» Reading passage:
*** Block opens ***
In the Soviet Union, nothing like that ever took place, and the dissolution of the union was much more amicable than one would be likely to expect, mostly because Gorbachev refused to use military force to quash the nationalist uprisings, which was a shame because they had very little public support and the breakdown of the union was against the will and interests of the populace, as shown in the 1991 referendum, in which over 70% of the votes were for the union’s continuation. For instance,  81.7% of Ukrainian voters voted for continuation of the union, and yet the minority of the political activists proceeded to declare Ukraine as an independent state, and this same minority led the Ukraine into a state of civil war and economic destruction. Essentially, the Soviet Union broke apart because the leadership didn’t act to quash the rebels who didn’t speak for the people, and Yugoslavia broke apart exactly because the leadership chose to quash the rebels who did speak for the people. Also, it helped that in Yugoslavia the “rebels” in fact spoke for their entire populations, while in the Soviet Republics the rebels spoke only for an insignificant minority, while the majority was too hungry, confused and afraid to do anything, probably mistaking the nationalist protests for the legitimate protests against the state of the economy. This is the thing: people who are not well off don’t know what they are protesting. They want things to be better, and their displeasure can then be co-opted by various nefarious forces. They protest poor working conditions and shortage, and then someone tells them they are protesting against communism, while the others tell them they are protesting in favor of national independence. Those who protest aren’t experts on either economy or geopolitics, they are experts of trying to make ends meet and failing. In the end, they might end up with more than they bargained for.
*** Block closes ***
Resume the passage on the breakup of the Soviet Union and Yugoslavia, picking up right after its final sentence.

» Data extract:
*** Block opens ***
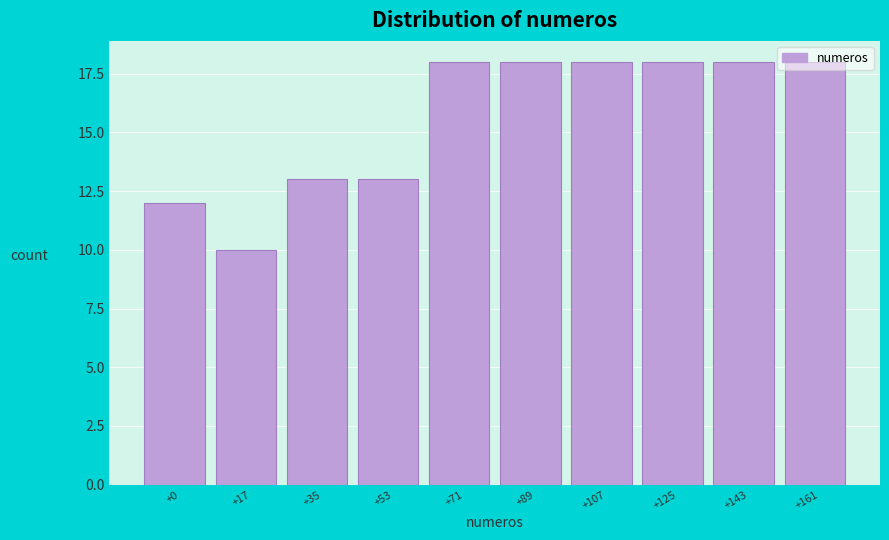

What is the greatest value displayed?

18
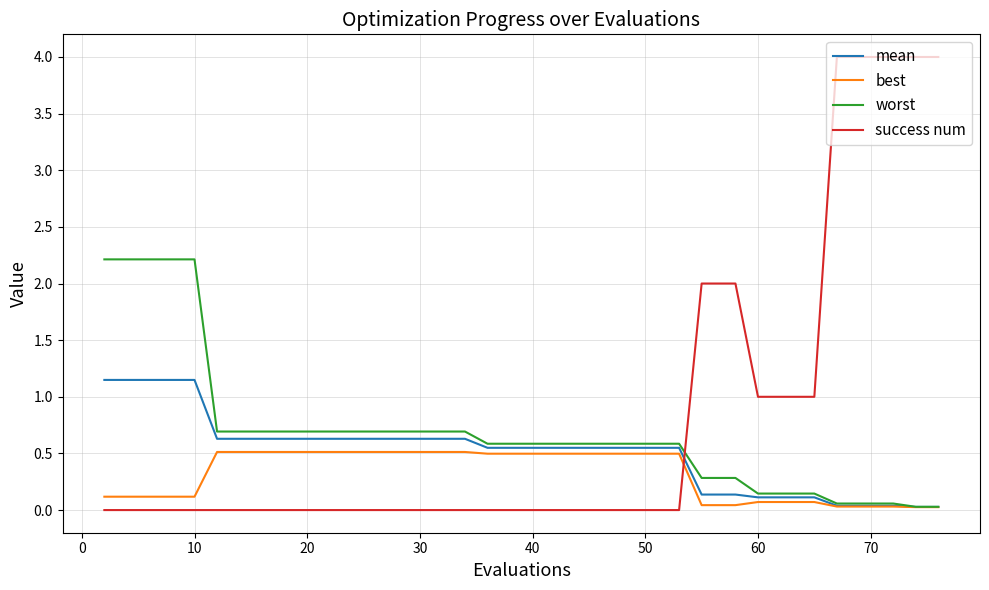

What is the greatest value displayed?

4.0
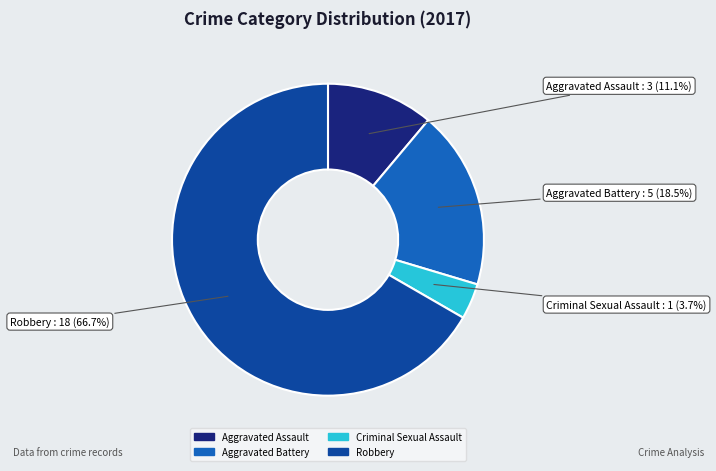

What percentage is NOT represented by Aggravated Battery?

81.5%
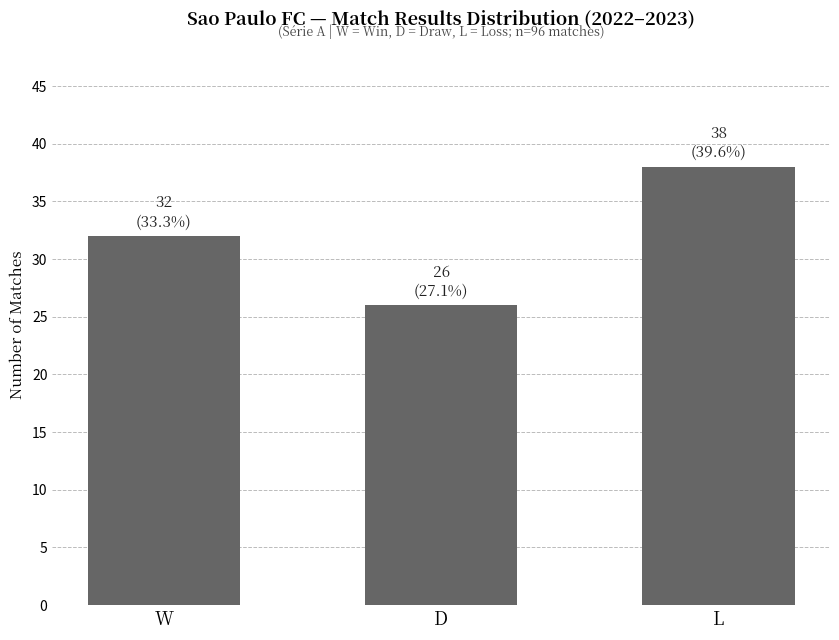

What is the sum of all values?

96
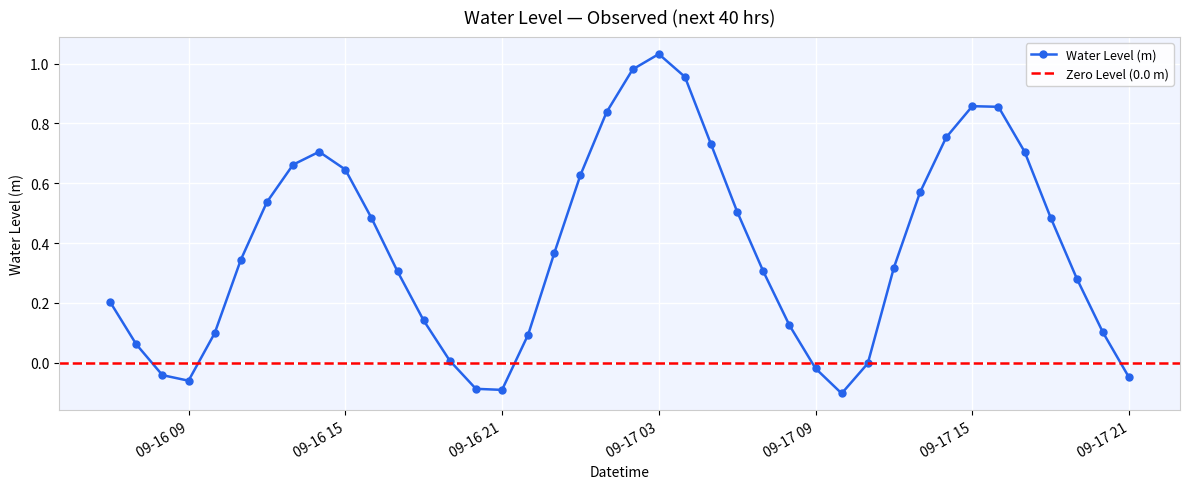

How many interior local peaks (higher than both neighbors) does the data have?

3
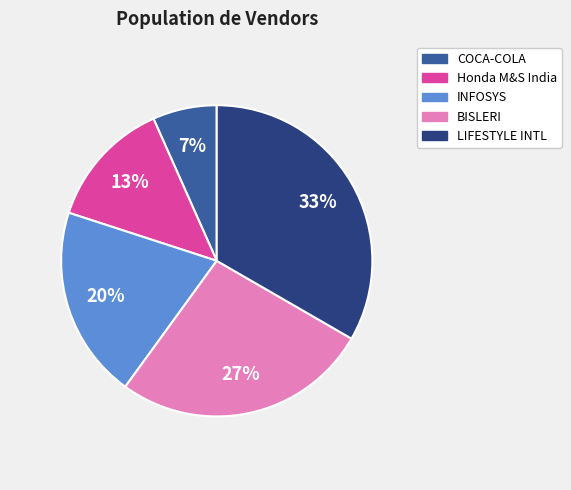

To the nearest percent, what percentage of the pie is LIFESTYLE INTL?

33%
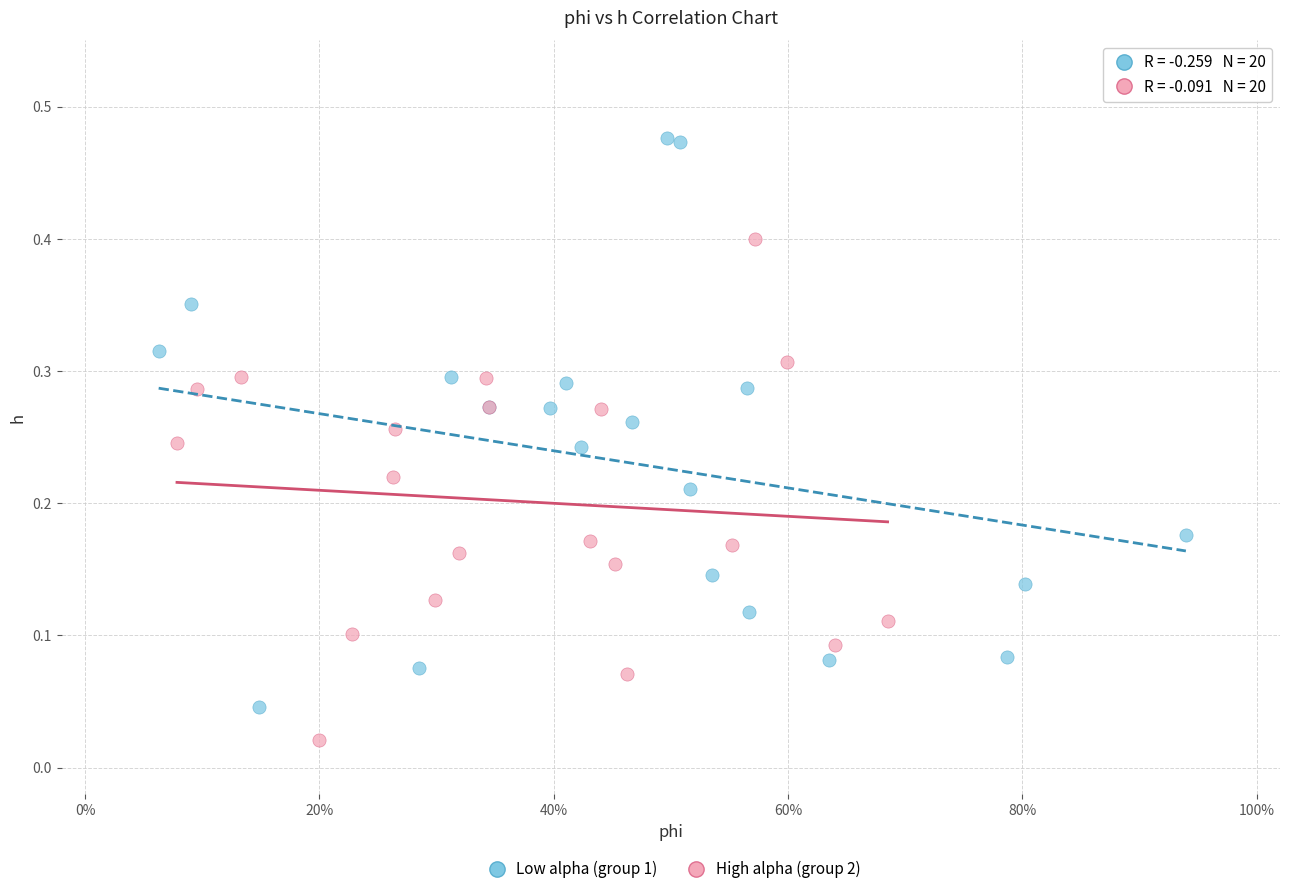

Which series has the largest Y range (max minus min)?

Low alpha (group 1)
*** Block closes ***
» Task response:
In the West, we have a somewhat similar situation, where nefarious people attempt to use generalized displeasure with the state of things in order to create support for their dubious agendas. Also, we have politicians who represent only themselves and are completely out of touch with the atmosphere on the streets. In addition, we have foreign powers pushing their agendas, for instance Saudi Arabia financing the spread of the most virulent and malevolent form of Islam across the world, using the petroleum money. The thing is, when people push for things to change because they are displeased with the current state of affairs, the kind of change they get might be completely different from the kind of change they hoped for. After all, people of Iran probably thought they were supporting the revolution against American influence and for more freedom, but they got a revolution for more radical Islam. To paraphrase a local saying, it’s late to regret it after you got fucked. So, I would advocate for great restraint in supporting revolutionary movements, and for more thinking about consequences, because the fall of Iran and Ukraine shows that optimism for change can often result in an endless nightmare.